◆ What you need to do ◆
Provide again, from the entries below, every line from the one containing "left ear: (29, 175)" through the one containing "right knee: (197, 224)", exactly as written, and no other line.

◆ Collected data ◆
· · ·

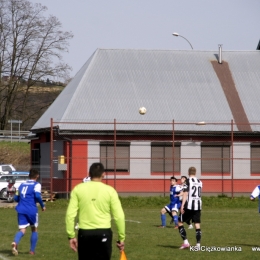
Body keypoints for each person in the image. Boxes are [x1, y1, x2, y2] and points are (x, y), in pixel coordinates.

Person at [65, 162, 125, 260]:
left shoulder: (78, 189)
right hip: (104, 232)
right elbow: (119, 216)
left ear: (89, 174)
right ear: (103, 174)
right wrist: (121, 238)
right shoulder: (110, 191)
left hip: (85, 233)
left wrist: (71, 236)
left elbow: (70, 215)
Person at [11, 168, 46, 256]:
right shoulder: (36, 184)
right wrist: (42, 205)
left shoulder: (22, 184)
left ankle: (15, 243)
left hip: (21, 209)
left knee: (22, 230)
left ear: (29, 175)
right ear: (37, 176)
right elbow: (37, 196)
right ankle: (32, 251)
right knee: (34, 229)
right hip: (31, 210)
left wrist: (22, 200)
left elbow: (15, 198)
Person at [178, 167, 202, 250]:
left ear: (188, 172)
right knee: (197, 224)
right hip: (198, 205)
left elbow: (185, 193)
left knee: (180, 222)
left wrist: (182, 205)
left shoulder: (187, 181)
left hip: (189, 206)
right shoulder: (199, 181)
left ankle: (186, 242)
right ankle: (198, 245)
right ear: (195, 172)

· · ·

◆ Response to the exercise ◆
left ear: (29, 175)
right ear: (37, 176)
right elbow: (37, 196)
right ankle: (32, 251)
right knee: (34, 229)
right hip: (31, 210)
left wrist: (22, 200)
left elbow: (15, 198)
Person at [178, 167, 202, 250]:
left ear: (188, 172)
right knee: (197, 224)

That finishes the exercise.